Каким бы болезненным ни было его сердце, он мог только глубоко похоронить скорбь, потому что в настоящее время самым важным для него было иметь дело с жестокой борьбой, связанной с выживанием всех в армии Шао Шуая. Тот, кто достаточно безжалостен, сможет выжить. Он просто должен был отбросить все, используя вершину мироощущения, в самой неприятной ситуации, исчерпав свои возможности, сотворить чудо.

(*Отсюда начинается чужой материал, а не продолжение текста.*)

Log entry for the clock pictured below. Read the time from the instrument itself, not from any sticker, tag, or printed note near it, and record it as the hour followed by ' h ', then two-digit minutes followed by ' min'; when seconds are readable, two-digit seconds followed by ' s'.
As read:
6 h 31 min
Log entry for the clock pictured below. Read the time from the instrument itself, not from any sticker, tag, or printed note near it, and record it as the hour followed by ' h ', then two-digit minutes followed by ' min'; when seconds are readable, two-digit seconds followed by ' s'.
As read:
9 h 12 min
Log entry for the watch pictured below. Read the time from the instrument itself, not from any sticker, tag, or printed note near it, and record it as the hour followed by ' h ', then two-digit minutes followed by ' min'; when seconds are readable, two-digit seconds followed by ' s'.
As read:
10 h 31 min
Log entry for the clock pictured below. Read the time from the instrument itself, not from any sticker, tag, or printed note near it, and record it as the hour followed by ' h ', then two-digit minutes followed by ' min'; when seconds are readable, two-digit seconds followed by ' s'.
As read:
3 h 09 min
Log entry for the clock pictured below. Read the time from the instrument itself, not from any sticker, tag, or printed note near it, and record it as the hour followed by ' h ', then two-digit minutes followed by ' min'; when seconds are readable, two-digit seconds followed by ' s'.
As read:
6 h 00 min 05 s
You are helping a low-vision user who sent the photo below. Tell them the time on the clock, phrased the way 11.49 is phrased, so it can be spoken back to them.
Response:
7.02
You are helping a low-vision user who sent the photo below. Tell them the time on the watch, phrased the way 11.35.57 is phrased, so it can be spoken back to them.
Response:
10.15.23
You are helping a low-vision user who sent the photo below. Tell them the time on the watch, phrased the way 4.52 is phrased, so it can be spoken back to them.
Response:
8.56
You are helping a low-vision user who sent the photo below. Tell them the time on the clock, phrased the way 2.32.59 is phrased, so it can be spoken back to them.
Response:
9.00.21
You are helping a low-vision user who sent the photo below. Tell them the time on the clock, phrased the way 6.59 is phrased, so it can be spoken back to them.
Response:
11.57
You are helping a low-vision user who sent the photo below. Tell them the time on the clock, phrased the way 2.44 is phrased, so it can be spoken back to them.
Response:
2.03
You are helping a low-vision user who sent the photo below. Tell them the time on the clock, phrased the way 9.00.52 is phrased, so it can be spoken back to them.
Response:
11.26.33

В борьбе с Ли Шимином он постоянно совершал ошибки, и поэтому ему приходилось с горечью вкушать горькие плоды. Он просто не должен совершить еще одну ошибку, потому что у него больше нет капитала, чтобы совершить ошибку.

Солнце показывало немного своего лица за горной грядой на востоке, бросая свой ослепительный свет на мать-землю.

Поскольку Ли Шиминь уже догадался, что он может отправиться в Чжунли за помощью, Ку Тутонг, должно быть, принял меры предосторожности. Ничего нельзя было сказать о внезапном нападении без элемента внезапности. Потерпит ли его операция с огнестрельным оружием поражение и дойдет ли до конца, у него не было ни уверенности, ни уверенности, прежде чем покинуть ущелье. Если Ба Фэнхань не прибудет вовремя, у него не будет другого выбора, кроме как убить свой путь обратно в ущелье, а затем жить или умереть вместе со своими офицерами и солдатами.

Как раз в тот момент, когда его мысли проносились в голове, над горным лесом на юге поднималась пыль. Ку Чжун был доволен сверх своих ожиданий; мысленно воскликнув: «Боже, помоги мне!» — он помчался на полной скорости вниз с горы, чтобы встретить их.